In this study, researchers at the Cleveland Clinic Foundation (Ohio) report on which reconstructive osteotomy restores normal muscle length in patients with slipped capital femoral epiphysis (SCFE). They also try to answer the question of how muscle length differs in hips with mild versus severe SCFE deformity.
Slipped capital femoral epiphysis (SCFE) is a condition that affects the hip in teenagers between the ages of 12 and 16. In this condition, the growth center of the hip (the capital femoral epiphysis) slips backwards on the top of the femur (the thighbone). If untreated, this can lead to serious problems in the hip joint later in life.
Surgery is usually done right away. A single long screw is used to stop the epiphysis from slipping further. If this doesn’t work, then another operation may be needed to restore normal hip alignment and keep the situation from getting worse. In such cases, the most commonly performed operation is the reconstructive or wedge osteotomy.
One of the drawbacks of this operation is a compensatory deformity that alters hip function. The position of the hip abductor muscles changes resulting in decreased hip strength and motion. By using a life-sized synthetic model of the pelvis and hip, two methods of wedge osteotomy were evaluated.

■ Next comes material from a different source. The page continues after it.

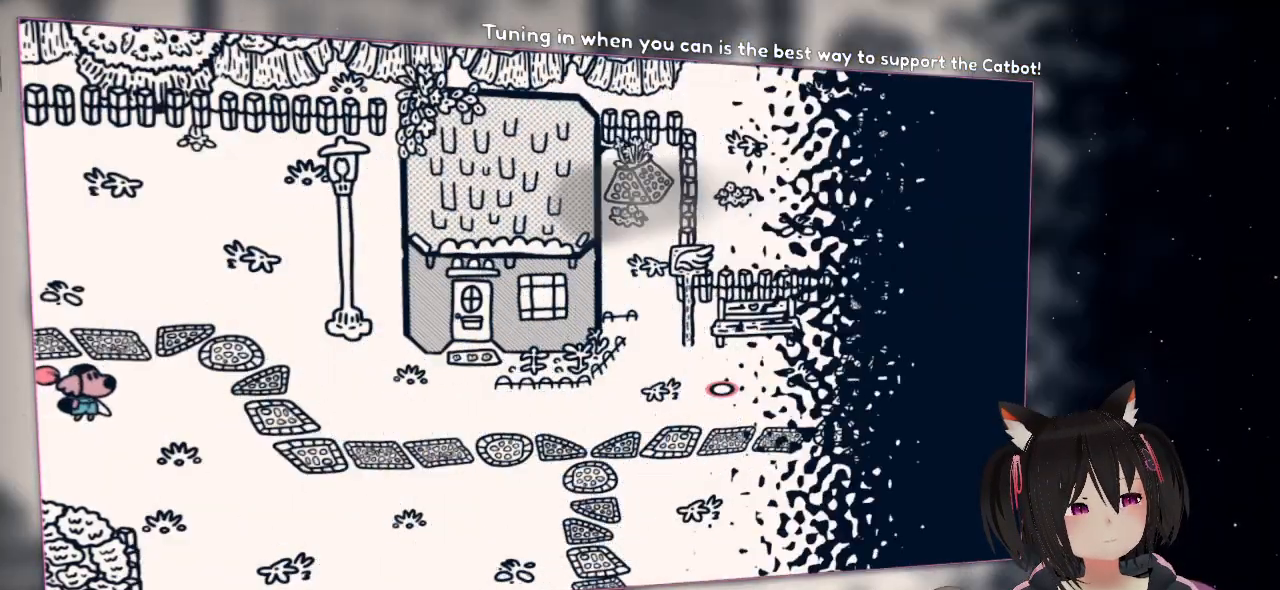
{"buttons": [], "left_stick": "down-left", "right_stick": "center", "events": [[367, "left_stick", "down-left"]]}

The length of the abductor muscle was measured after subtrochanteric and femoral neck base osteotomies. All of the changes in muscle position and length were observed when the hip was bent or flexed. The model explains this by seeing how much hip rotation is needed to bend the hip when there is a severe SCFE deformity.
The results of this study confirmed that the osteotomy done at the femoral neck base was better able to align the hip in a normal position. Osteotomies done higher on the femur can cause greater deformity. A detailed description of the anatomy and changes in muscle length was provided for each procedure.
The authors admit their use of a plastic model may not mimic normal human anatomy exactly. Muscles and tendons tend to adapt over time in response to bony deformity. Such changes were not figured into the mechanical model in this study. Further study of this problem is needed.